━━━ Supplied information
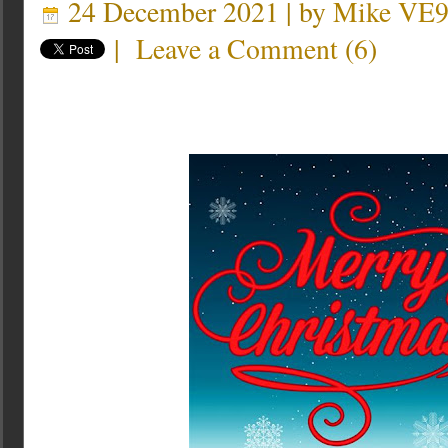
24 December 2021 | by
Mike VE
|
Leave a Comment
(
6
)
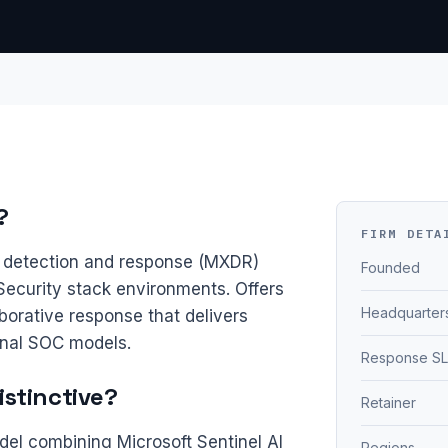
?
FIRM DETA
detection and response (MXDR)
Founded
Security stack environments. Offers
Headquarter
borative response that delivers
onal SOC models.
Response S
stinctive?
Retainer
l combining Microsoft Sentinel AI
Regions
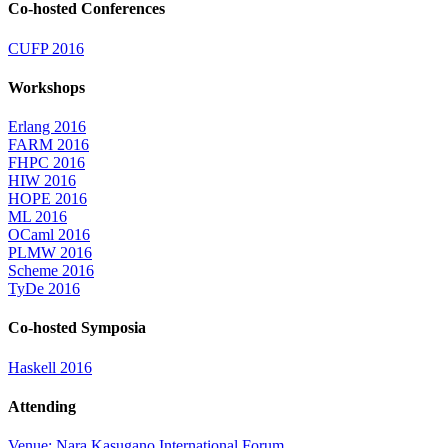
Co-hosted Conferences
CUFP 2016
Workshops
Erlang 2016
FARM 2016
FHPC 2016
HIW 2016
HOPE 2016
ML 2016
OCaml 2016
PLMW 2016
Scheme 2016
TyDe 2016
Co-hosted Symposia
Haskell 2016
Attending
Venue: Nara Kasugano International Forum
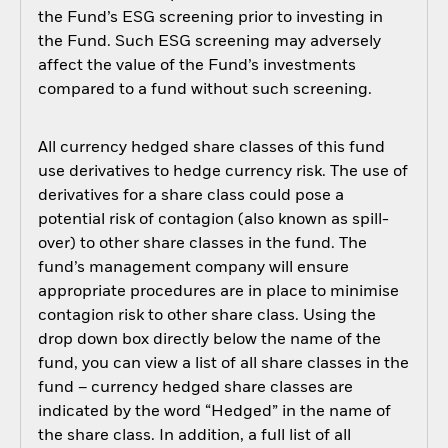
the Fund’s ESG screening prior to investing in
the Fund. Such ESG screening may adversely
affect the value of the Fund’s investments
compared to a fund without such screening.
All currency hedged share classes of this fund
use derivatives to hedge currency risk. The use of
derivatives for a share class could pose a
potential risk of contagion (also known as spill-
over) to other share classes in the fund. The
fund’s management company will ensure
appropriate procedures are in place to minimise
contagion risk to other share class. Using the
drop down box directly below the name of the
fund, you can view a list of all share classes in the
fund – currency hedged share classes are
indicated by the word “Hedged” in the name of
the share class. In addition, a full list of all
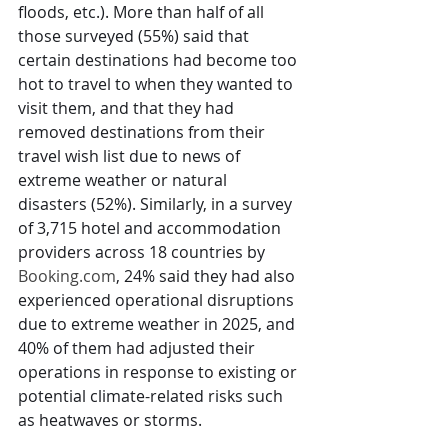
floods, etc.). More than half of all 
those surveyed (55%) said that 
certain destinations had become too 
hot to travel to when they wanted to 
visit them, and that they had 
removed destinations from their 
travel wish list due to news of 
extreme weather or natural 
disasters (52%). Similarly, in a survey 
of 3,715 hotel and accommodation 
providers across 18 countries by 
Booking.com
, 24% said they had also 
experienced operational disruptions 
due to extreme weather in 2025, and 
40% of them had adjusted their 
operations in response to existing or 
potential climate-related risks such 
as heatwaves or storms.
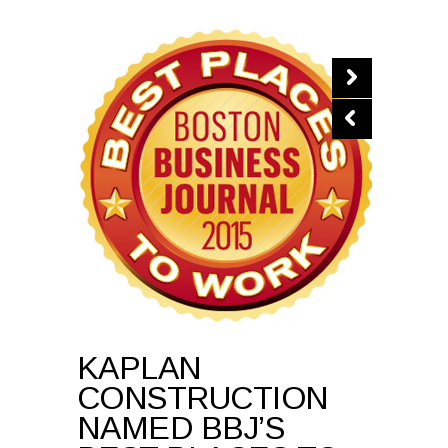
KAPLAN
CONSTRUCTION
NAMED BBJ’S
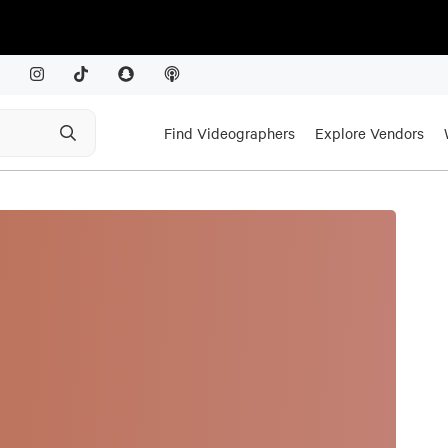
Find Videographers
Explore Vendors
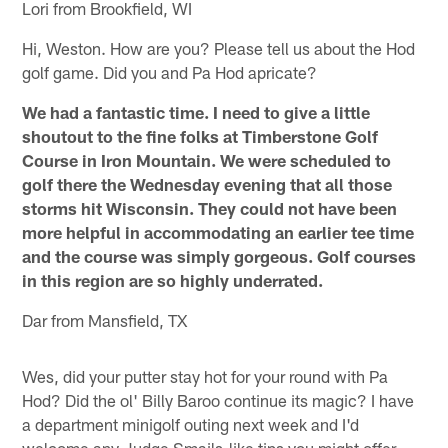
Lori from Brookfield, WI
Hi, Weston. How are you? Please tell us about the Hod
golf game. Did you and Pa Hod apricate?
We had a fantastic time. I need to give a little
shoutout to the fine folks at Timberstone Golf
Course in Iron Mountain. We were scheduled to
golf there the Wednesday evening that all those
storms hit Wisconsin. They could not have been
more helpful in accommodating an earlier tee time
and the course was simply gorgeous. Golf courses
in this region are so highly underrated.
Dar from Mansfield, TX
Wes, did your putter stay hot for your round with Pa
Hod? Did the ol' Billy Baroo continue its magic? I have
a department minigolf outing next week and I'd
welcome any Judge Smails-like tips you might offer.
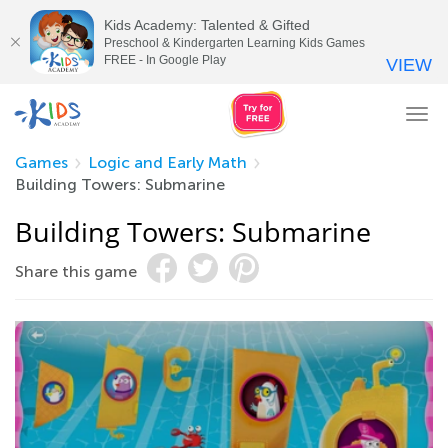
Kids Academy: Talented & Gifted
Preschool & Kindergarten Learning Kids Games
FREE - In Google Play
VIEW
Tog
nav
Games
Logic and Early Math
Building Towers: Submarine
Building Towers: Submarine
Share this game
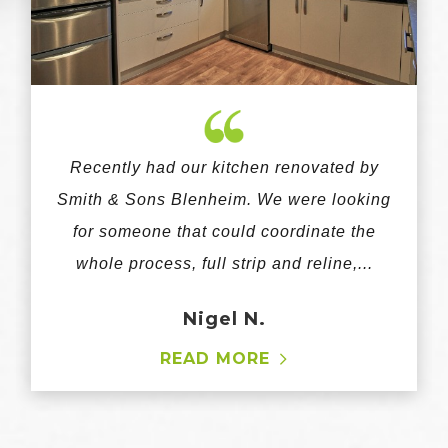
Recently had our kitchen renovated by
Smith & Sons Blenheim. We were looking
for someone that could coordinate the
whole process, full strip and reline,...
Nigel N.
READ MORE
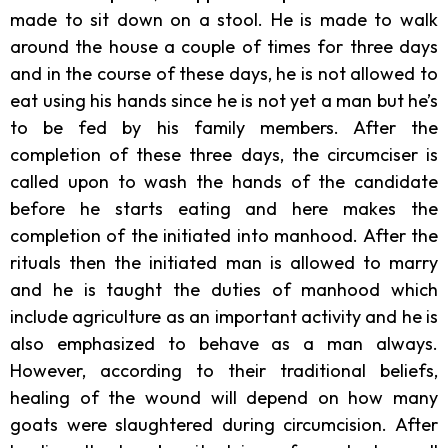
made to sit down on a stool. He is made to walk
around the house a couple of times for three days
and in the course of these days, he is not allowed to
eat using his hands since he is not yet a man but he’s
to be fed by his family members. After the
completion of these three days, the circumciser is
called upon to wash the hands of the candidate
before he starts eating and here makes the
completion of the initiated into manhood. After the
rituals then the initiated man is allowed to marry
and he is taught the duties of manhood which
include agriculture as an important activity and he is
also emphasized to behave as a man always.
However, according to their traditional beliefs,
healing of the wound will depend on how many
goats were slaughtered during circumcision. After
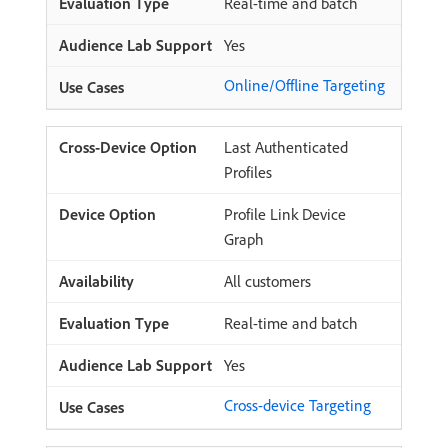
Real-time and batch
Yes
Online/Offline Targeting
Last Authenticated
Profiles
Profile Link Device
Graph
All customers
Real-time and batch
Yes
Cross-device Targeting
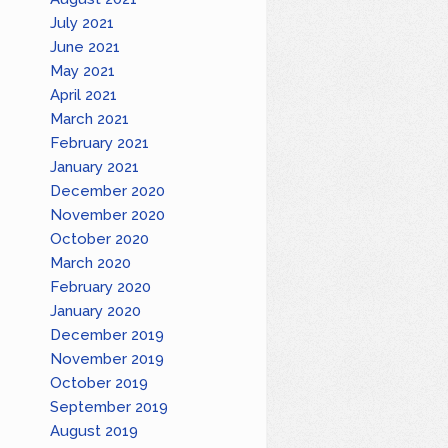
July 2021
June 2021
May 2021
April 2021
March 2021
February 2021
January 2021
December 2020
November 2020
October 2020
March 2020
February 2020
January 2020
December 2019
November 2019
October 2019
September 2019
August 2019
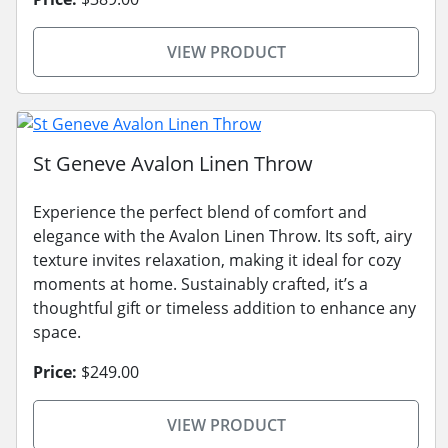
VIEW PRODUCT
St Geneve Avalon Linen Throw
Experience the perfect blend of comfort and
elegance with the Avalon Linen Throw. Its soft, airy
texture invites relaxation, making it ideal for cozy
moments at home. Sustainably crafted, it’s a
thoughtful gift or timeless addition to enhance any
space.
Price:
$249.00
VIEW PRODUCT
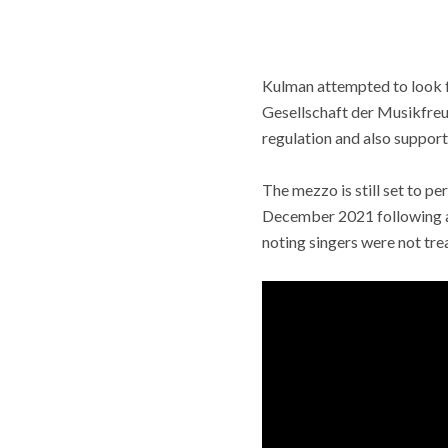
Kulman attempted to look fo
Gesellschaft der Musikfreu
regulation and also support 
The mezzo is still set to pe
December 2021 following a 
noting singers were not tre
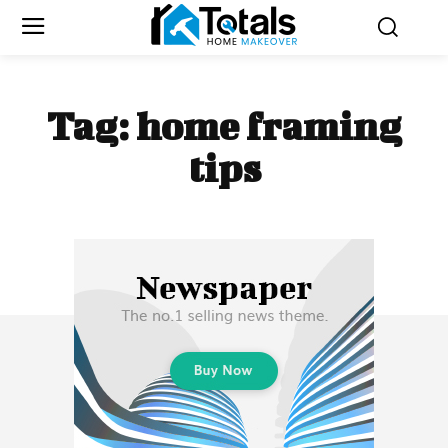
Tag:
home framing
tips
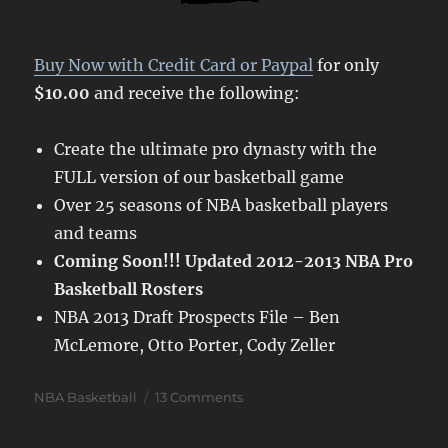
Buy Now with Credit Card or Paypal
for only
$10.00
and receive the following:
Create the ultimate pro dynasty with the
FULL version of our basketball game
Over 25 seasons of NBA basketball players
and teams
Coming Soon!!! Updated 2012-2013 NBA Pro
Basketball Rosters
NBA 2013 Draft Prospects File – Ben
McLemore, Otto Porter, Cody Zeller
Categories
on
NBA Basketball
13 Comments
Jump
Shot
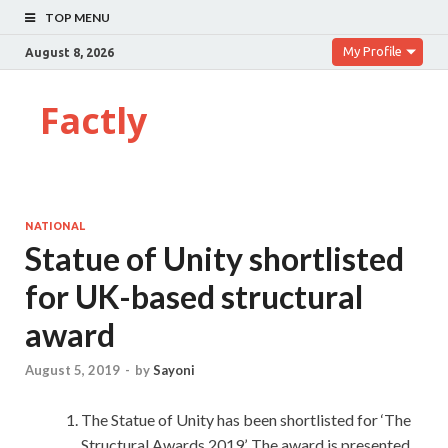
TOP MENU
My Profile
August 8, 2026
Factly
NATIONAL
Statue of Unity shortlisted
for UK-based structural
award
August 5, 2019
-
by
Sayoni
The Statue of Unity has been shortlisted for ‘The
Structural Awards 2019’. The award is presented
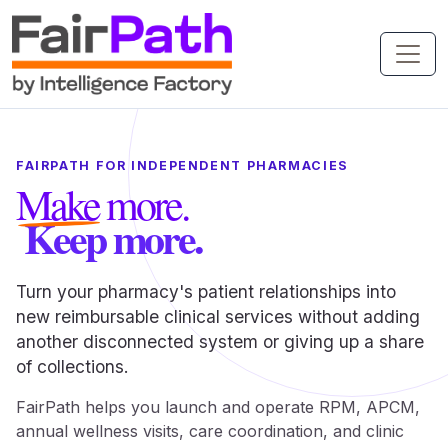
FAIRPATH FOR INDEPENDENT PHARMACIES
Make more.
Keep more.
Turn your pharmacy's patient relationships into
new reimbursable clinical services without adding
another disconnected system or giving up a share
of collections.
FairPath helps you launch and operate RPM, APCM,
annual wellness visits, care coordination, and clinic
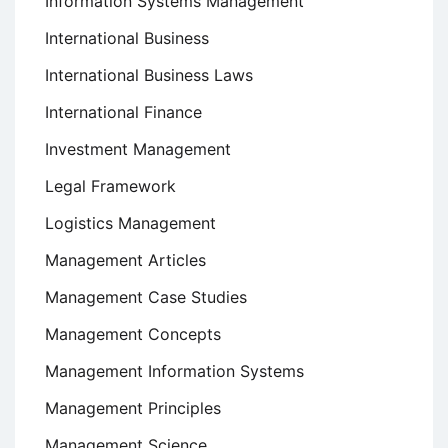
Information Systems Management
International Business
International Business Laws
International Finance
Investment Management
Legal Framework
Logistics Management
Management Articles
Management Case Studies
Management Concepts
Management Information Systems
Management Principles
Management Science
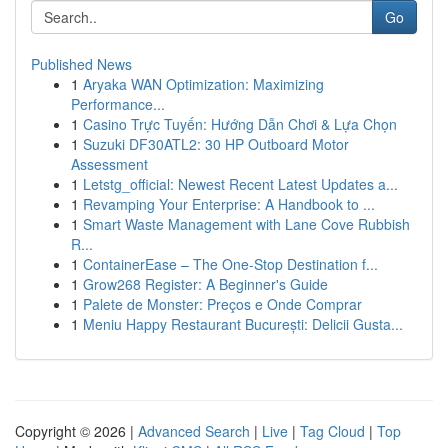
Go
Published News
1
Aryaka WAN Optimization: Maximizing
Performance...
1
Casino Trực Tuyến: Hướng Dẫn Chơi & Lựa Chọn
1
Suzuki DF30ATL2: 30 HP Outboard Motor
Assessment
1
Letstg_official: Newest Recent Latest Updates a...
1
Revamping Your Enterprise: A Handbook to ...
1
Smart Waste Management with Lane Cove Rubbish
R...
1
ContainerEase – The One-Stop Destination f...
1
Grow268 Register: A Beginner's Guide
1
Palete de Monster: Preços e Onde Comprar
1
Meniu Happy Restaurant București: Delicii Gusta...
Copyright © 2026 |
Advanced Search
|
Live
|
Tag Cloud
|
Top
━━━━━━
▸ **Task description**: Please write out every line of text in the listing above word for word, leaving the pictures out of your answer.

▸ **Answer below**:
24 December 2021 | by
Mike VE
|
Leave a Comment
(
6
)
?
FIRM DETA
detection and response (MXDR)
Founded
Security stack environments. Offers
Headquarter
borative response that delivers
onal SOC models.
Response S
stinctive?
Retainer
l combining Microsoft Sentinel AI
Regions
Co-hosted Conferences
CUFP 2016
Workshops
Erlang 2016
FARM 2016
FHPC 2016
HIW 2016
HOPE 2016
ML 2016
OCaml 2016
PLMW 2016
Scheme 2016
TyDe 2016
Co-hosted Symposia
Haskell 2016
Attending
Venue: Nara Kasugano International Forum
the Fund’s ESG screening prior to investing in
the Fund. Such ESG screening may adversely
affect the value of the Fund’s investments
compared to a fund without such screening.
All currency hedged share classes of this fund
use derivatives to hedge currency risk. The use of
derivatives for a share class could pose a
potential risk of contagion (also known as spill-
over) to other share classes in the fund. The
fund’s management company will ensure
appropriate procedures are in place to minimise
contagion risk to other share class. Using the
drop down box directly below the name of the
fund, you can view a list of all share classes in the
fund – currency hedged share classes are
indicated by the word “Hedged” in the name of
the share class. In addition, a full list of all
floods, etc.). More than half of all 
those surveyed (55%) said that 
certain destinations had become too 
hot to travel to when they wanted to 
visit them, and that they had 
removed destinations from their 
travel wish list due to news of 
extreme weather or natural 
disasters (52%). Similarly, in a survey 
of 3,715 hotel and accommodation 
providers across 18 countries by 
Booking.com
, 24% said they had also 
experienced operational disruptions 
due to extreme weather in 2025, and 
40% of them had adjusted their 
operations in response to existing or 
potential climate-related risks such 
as heatwaves or storms.
KAPLAN
CONSTRUCTION
NAMED BBJ’S
Find Videographers
Explore Vendors
Lori from Brookfield, WI
Hi, Weston. How are you? Please tell us about the Hod
golf game. Did you and Pa Hod apricate?
We had a fantastic time. I need to give a little
shoutout to the fine folks at Timberstone Golf
Course in Iron Mountain. We were scheduled to
golf there the Wednesday evening that all those
storms hit Wisconsin. They could not have been
more helpful in accommodating an earlier tee time
and the course was simply gorgeous. Golf courses
in this region are so highly underrated.
Dar from Mansfield, TX
Wes, did your putter stay hot for your round with Pa
Hod? Did the ol' Billy Baroo continue its magic? I have
a department minigolf outing next week and I'd
welcome any Judge Smails-like tips you might offer.
Kids Academy: Talented & Gifted
Preschool & Kindergarten Learning Kids Games
FREE - In Google Play
VIEW
Tog
nav
Games
Logic and Early Math
Building Towers: Submarine
Building Towers: Submarine
Share this game
Recently had our kitchen renovated by
Smith & Sons Blenheim. We were looking
for someone that could coordinate the
whole process, full strip and reline,...
Nigel N.
READ MORE
made to sit down on a stool. He is made to walk
around the house a couple of times for three days
and in the course of these days, he is not allowed to
eat using his hands since he is not yet a man but he’s
to be fed by his family members. After the
completion of these three days, the circumciser is
called upon to wash the hands of the candidate
before he starts eating and here makes the
completion of the initiated into manhood. After the
rituals then the initiated man is allowed to marry
and he is taught the duties of manhood which
include agriculture as an important activity and he is
also emphasized to behave as a man always.
However, according to their traditional beliefs,
healing of the wound will depend on how many
goats were slaughtered during circumcision. After
Real-time and batch
Yes
Online/Offline Targeting
Last Authenticated
Profiles
Profile Link Device
Graph
All customers
Real-time and batch
Yes
Cross-device Targeting
July 2021
June 2021
May 2021
April 2021
March 2021
February 2021
January 2021
December 2020
November 2020
October 2020
March 2020
February 2020
January 2020
December 2019
November 2019
October 2019
September 2019
August 2019
VIEW PRODUCT
St Geneve Avalon Linen Throw
Experience the perfect blend of comfort and
elegance with the Avalon Linen Throw. Its soft, airy
texture invites relaxation, making it ideal for cozy
moments at home. Sustainably crafted, it’s a
thoughtful gift or timeless addition to enhance any
space.
Price:
$249.00
VIEW PRODUCT
Kulman attempted to look fo
Gesellschaft der Musikfreu
regulation and also support 
The mezzo is still set to pe
December 2021 following a 
noting singers were not tre
Tag:
home framing
tips
Buy Now with Credit Card or Paypal
for only
$10.00
and receive the following:
Create the ultimate pro dynasty with the
FULL version of our basketball game
Over 25 seasons of NBA basketball players
and teams
Coming Soon!!! Updated 2012-2013 NBA Pro
Basketball Rosters
NBA 2013 Draft Prospects File – Ben
McLemore, Otto Porter, Cody Zeller
Categories
on
NBA Basketball
13 Comments
Jump
Shot
TOP MENU
My Profile
August 8, 2026
Factly
NATIONAL
Statue of Unity shortlisted
for UK-based structural
award
August 5, 2019
-
by
Sayoni
The Statue of Unity has been shortlisted for ‘The
Structural Awards 2019’. The award is presented
FAIRPATH FOR INDEPENDENT PHARMACIES
Make more.
Keep more.
Turn your pharmacy's patient relationships into
new reimbursable clinical services without adding
another disconnected system or giving up a share
of collections.
FairPath helps you launch and operate RPM, APCM,
annual wellness visits, care coordination, and clinic
Information Systems Management
International Business
International Business Laws
International Finance
Investment Management
Legal Framework
Logistics Management
Management Articles
Management Case Studies
Management Concepts
Management Information Systems
Management Principles
Management Science
Go
Published News
1
Aryaka WAN Optimization: Maximizing
Performance...
1
Casino Trực Tuyến: Hướng Dẫn Chơi & Lựa Chọn
1
Suzuki DF30ATL2: 30 HP Outboard Motor
Assessment
1
Letstg_official: Newest Recent Latest Updates a...
1
Revamping Your Enterprise: A Handbook to ...
1
Smart Waste Management with Lane Cove Rubbish
R...
1
ContainerEase – The One-Stop Destination f...
1
Grow268 Register: A Beginner's Guide
1
Palete de Monster: Preços e Onde Comprar
1
Meniu Happy Restaurant București: Delicii Gusta...
Copyright © 2026 |
Advanced Search
|
Live
|
Tag Cloud
|
Top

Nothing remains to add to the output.